His suspicions were confirmed when he saw the saw the sign for Stuffield Street pass by on his left-hand side.
They were passing the street where King and Cook had held Anja.
He craned his neck to look for signs of police activity after the shooting, but the street was silent. The only indication that anything untoward had taken place was the Opel, lopsidedly sitting on two flat tires, smoke drifting through the smashed windows, waiting for the local kids to pick it clean in the morning like buzzards would a carcass.
The van hadn’t slowed at Stuffield Street; it continued another fifty yards before turning left, and then sharp right onto Providence Street.
King breathed a sigh of relief that he was traveling slowly enough to glide to a halt at the head of the street before he was seen. He watched the van pull over to the curb, halfway down the short street of terraced houses.
Before the occupants of the van had a chance to get out and go to the back doors, King was out of his own vehicle and crouching by the street corner. He watched as one of the men, carrying a Thompson submachine gun, climbed up into the box on the rear of the van and disappeared into the shadows.
A moment passed before Cook emerged, supported on either side by the men.
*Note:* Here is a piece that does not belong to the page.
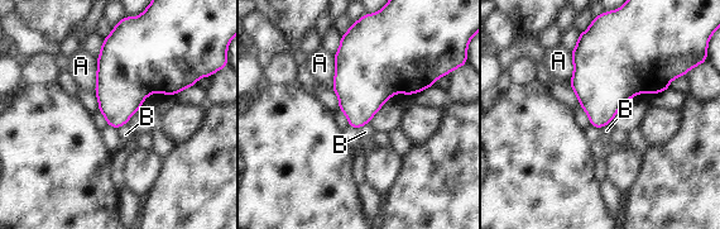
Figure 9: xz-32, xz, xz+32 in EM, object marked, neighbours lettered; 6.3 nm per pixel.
act=leave longest_contact=A:220nm each=A:other,B:other border=9:(571, 49), (572, 76), (569, 84) found='none of them fits'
King watched as Cook managed to climb down, slowly and gingerly, half lowered, half dropping the two feet to the floor, into the arms of the van driver.
They hadn’t killed him; he was still alive, waiting to be saved.
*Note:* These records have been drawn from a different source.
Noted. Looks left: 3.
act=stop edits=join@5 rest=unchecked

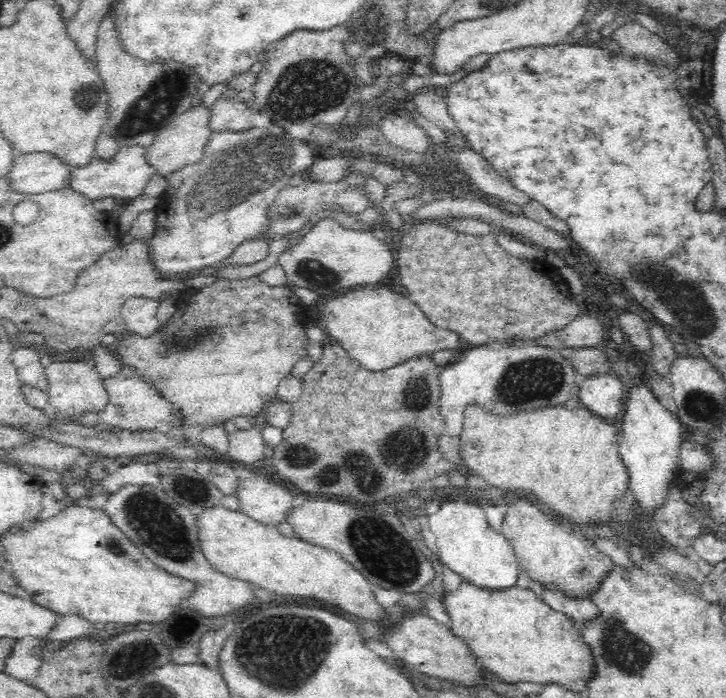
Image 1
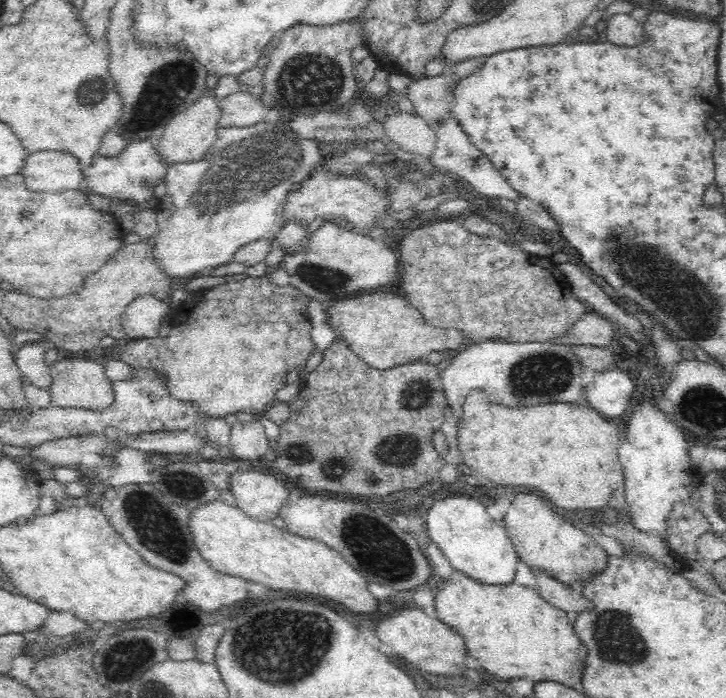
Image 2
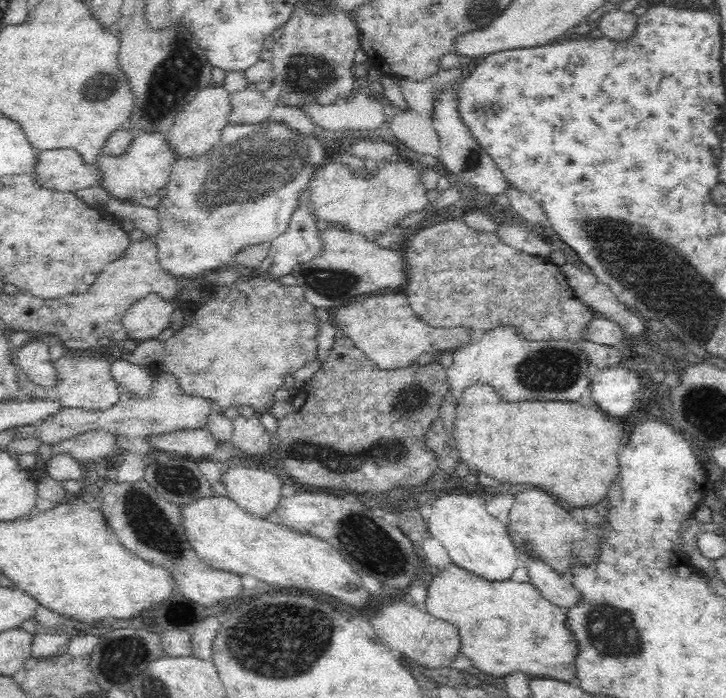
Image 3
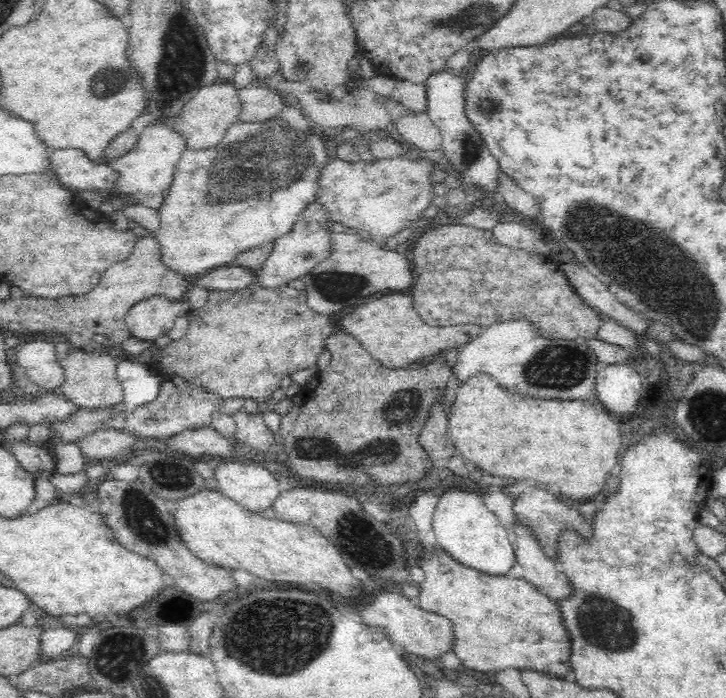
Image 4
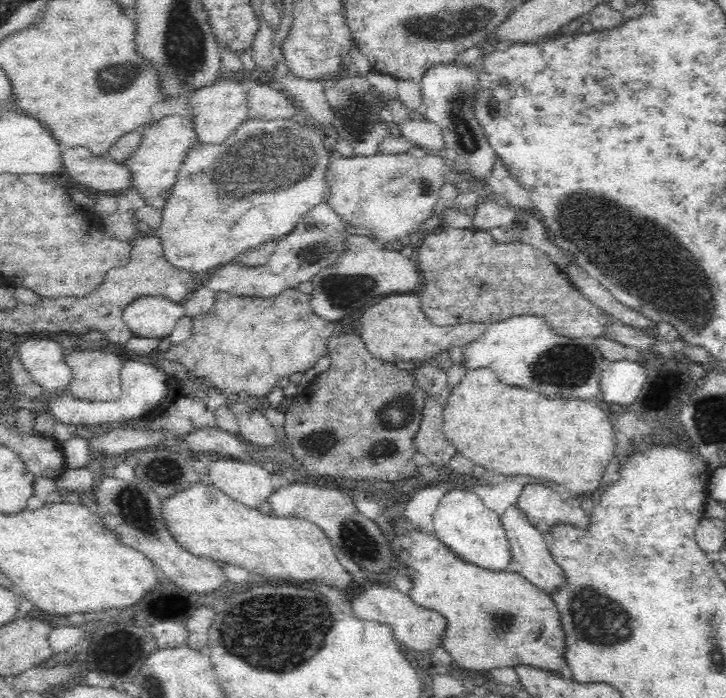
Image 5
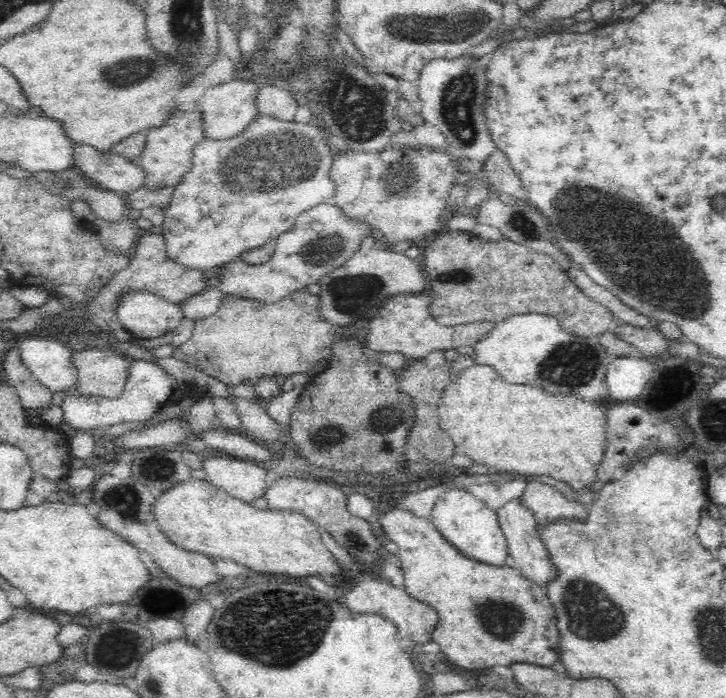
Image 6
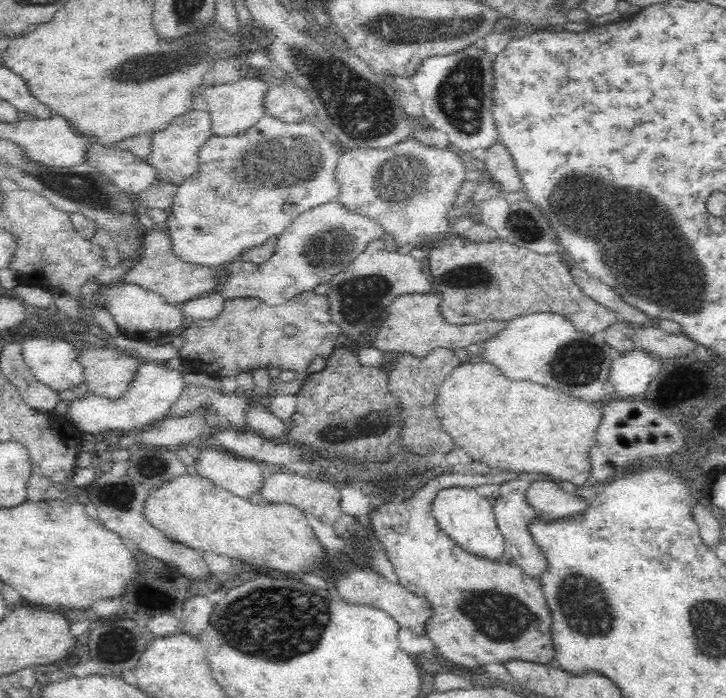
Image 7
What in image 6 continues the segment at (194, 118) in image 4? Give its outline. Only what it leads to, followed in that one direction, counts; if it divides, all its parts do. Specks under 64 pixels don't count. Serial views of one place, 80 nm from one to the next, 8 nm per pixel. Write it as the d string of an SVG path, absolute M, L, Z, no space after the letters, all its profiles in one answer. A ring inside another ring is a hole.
M244 71L233 81L206 88L196 103L200 113L202 113L204 138L226 140L244 132L250 126L250 122L259 115L258 109L256 109L256 92L260 86L261 80L255 73Z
Cook seemed to swoon slightly and the driver struggled to hold him up. The two men from the back of the van dropped down, then all three dragged Cook into the open door of the house next to the van.
Cook seemed to stiffen as he crossed the threshold; he turned his head and for a moment King thought he was looking right at him.
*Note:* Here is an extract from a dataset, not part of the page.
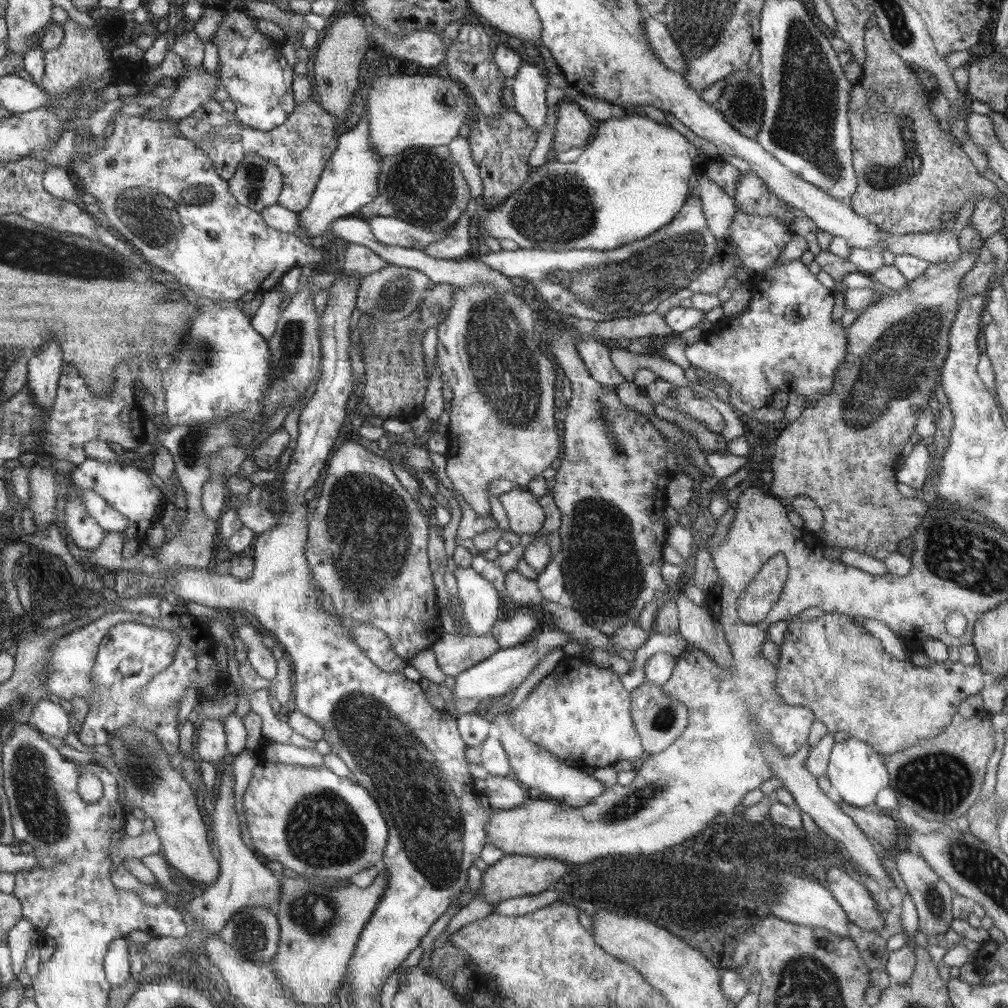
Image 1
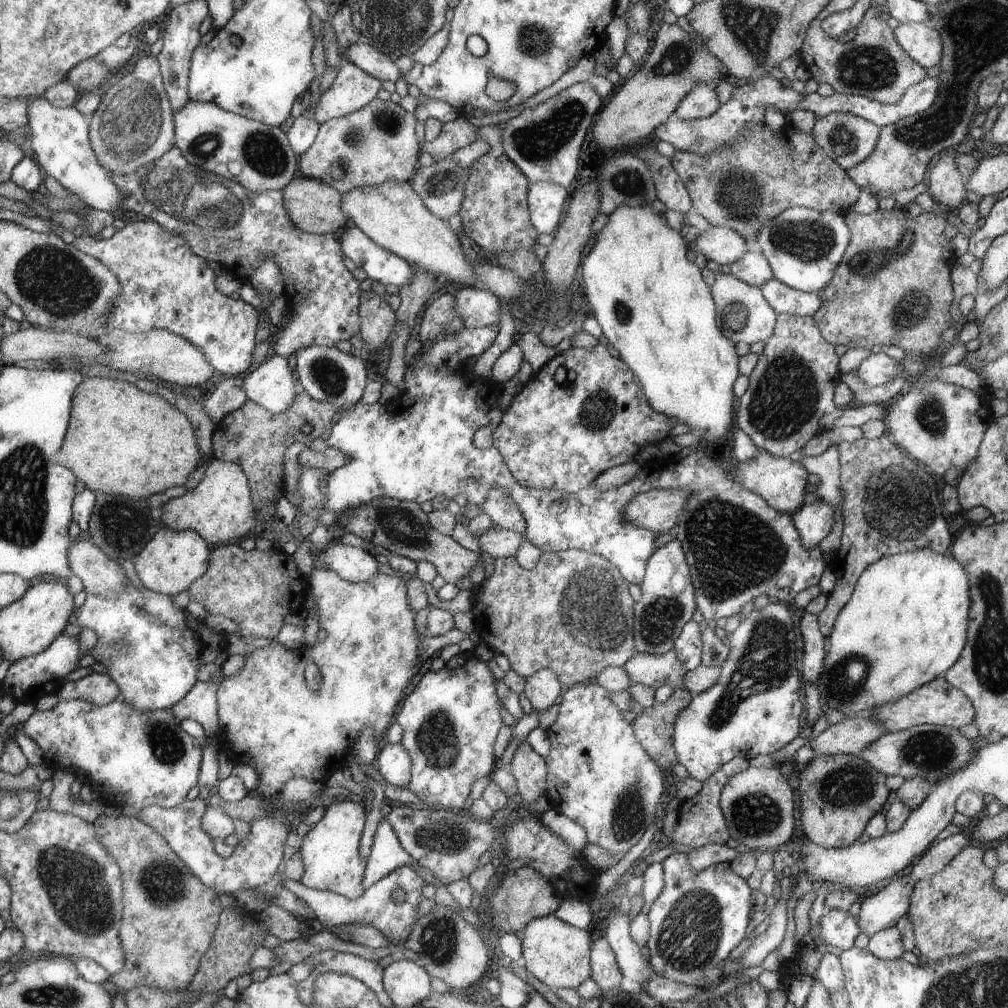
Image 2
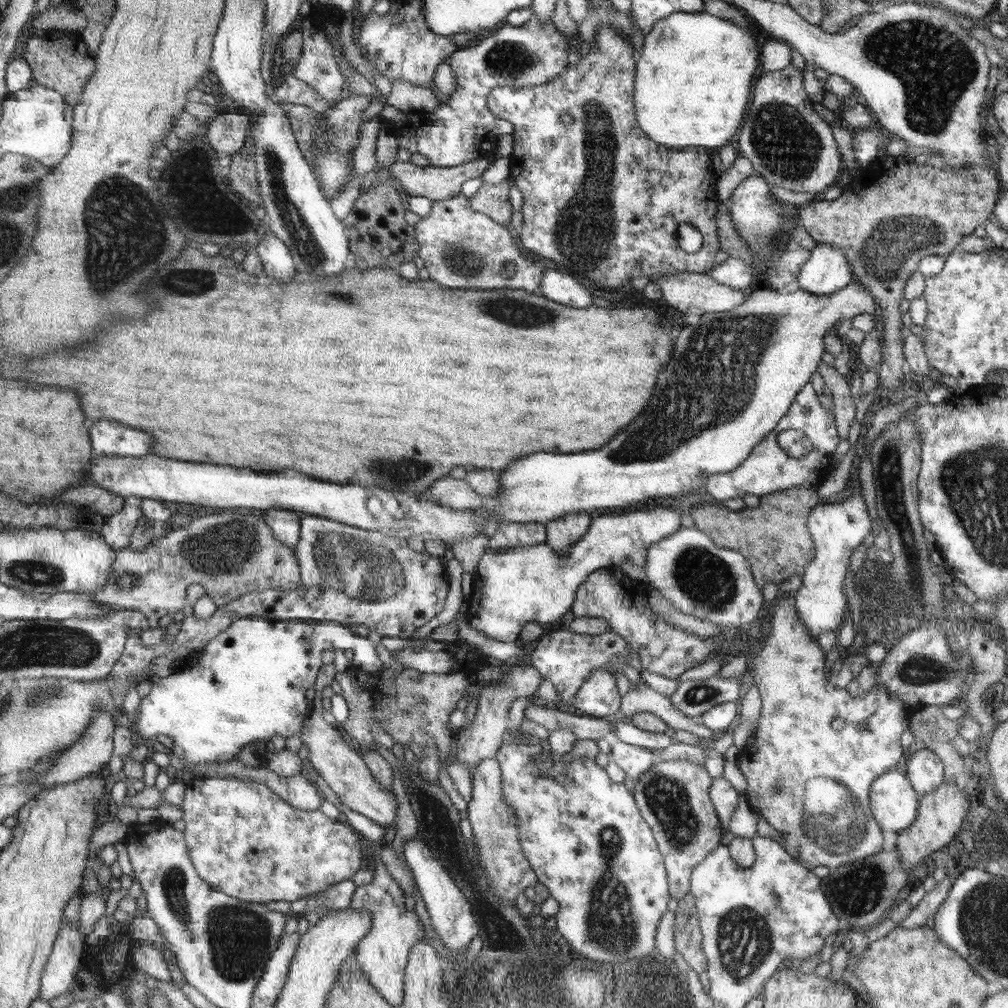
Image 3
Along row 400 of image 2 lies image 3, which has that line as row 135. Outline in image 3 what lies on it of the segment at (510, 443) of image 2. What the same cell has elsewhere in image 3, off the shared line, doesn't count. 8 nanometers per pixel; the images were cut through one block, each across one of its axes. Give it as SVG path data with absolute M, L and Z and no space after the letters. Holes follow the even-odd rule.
M598 23L596 26L598 33L595 36L596 41L588 46L588 54L582 59L574 58L572 64L568 64L566 71L546 83L546 85L537 85L536 87L510 88L498 87L489 94L488 107L499 118L505 118L513 122L514 135L514 154L511 157L511 171L509 179L518 186L523 194L522 209L522 230L518 233L519 241L523 248L529 250L537 258L544 259L546 262L556 262L556 264L566 264L574 276L588 278L594 284L602 284L608 288L630 284L632 278L636 276L648 276L650 280L657 278L661 274L674 274L675 272L696 272L698 274L709 273L716 260L716 252L720 250L718 242L718 222L716 221L717 206L719 204L704 204L704 202L716 202L717 182L716 176L712 174L710 168L710 158L706 148L702 146L688 146L686 148L670 148L650 140L646 133L640 128L636 120L636 109L634 104L634 50L632 44L626 36L611 28L609 24ZM568 112L572 116L572 123L564 125L561 123L560 115ZM688 223L698 228L703 234L702 248L698 252L686 252L678 242L678 227L681 224Z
King pulled back from the corner and stood flat against the wall. He waited and then snuck another look along the street.
Except for the tracks in the snow at the back of the van, there was no sign anyone had been there. Every house was in darkness.
The one Cook had been taken into was tiny, one window downstairs, one window up, and barely big enough for a cat to fit into, let alone be swung around.
King wiped his nose with the back of his hand and looked back the way they had come. He realized that after all his circuitous traveling on foot and then driving, he was less than five minutes’ walk from where they had held Anja.
He leaned back against the wall and cursed.
If the resistance had a safe house here, they would have noticed his Opel parked nearby.
“Fuck,” he breathed. A simple mistake had ruined everything. He kicked his heel against the wall behind him and looked again at the house where Cook was.
The front door opened and the driver appeared. He’d barely stepped through before it closed again behind him. The driver went to his vehicle and King listened as it coughed into life, belching oily blue smoke as it did.
The van revved once or twice, then slowly pulled away from the curb and headed off into the darkness. King watched as brake lights shone dirty red at the end of the street, then the van disappeared as it turned left.
The exhaust smoke drifted toward him, irritating his nose with the sweet smell of burned oil. King looked at his own vehicle, ten feet away, and thought about his options.
Run or stay?
Fight or flight?
He looked back around the corner at the darkened house.
Dulles would want him to drop Eric, put distance between them and him. If the poor kid turned up dead in an alley in a week’s time there was nothing that could connect them. Frank King had been careful of that; he’d taken a few weeks to spread rumors about Eric being a party boy, always on the arm of some young English broad. If the kid turned up dead in an alley, people would most likely think he’d just crossed to the wrong side of the tracks chasing a bit of skirt.
London was a dirty town with a dirty police force; violent crime was rife in certain quarters. King could be back in Washington before people started to ask questions, assuming they bothered to.
“Fuck,” he said again before sighing and crossing to the car.
Frank King wasn’t that kind of guy.
He should never have used the kid. He should have known he wasn’t up to it.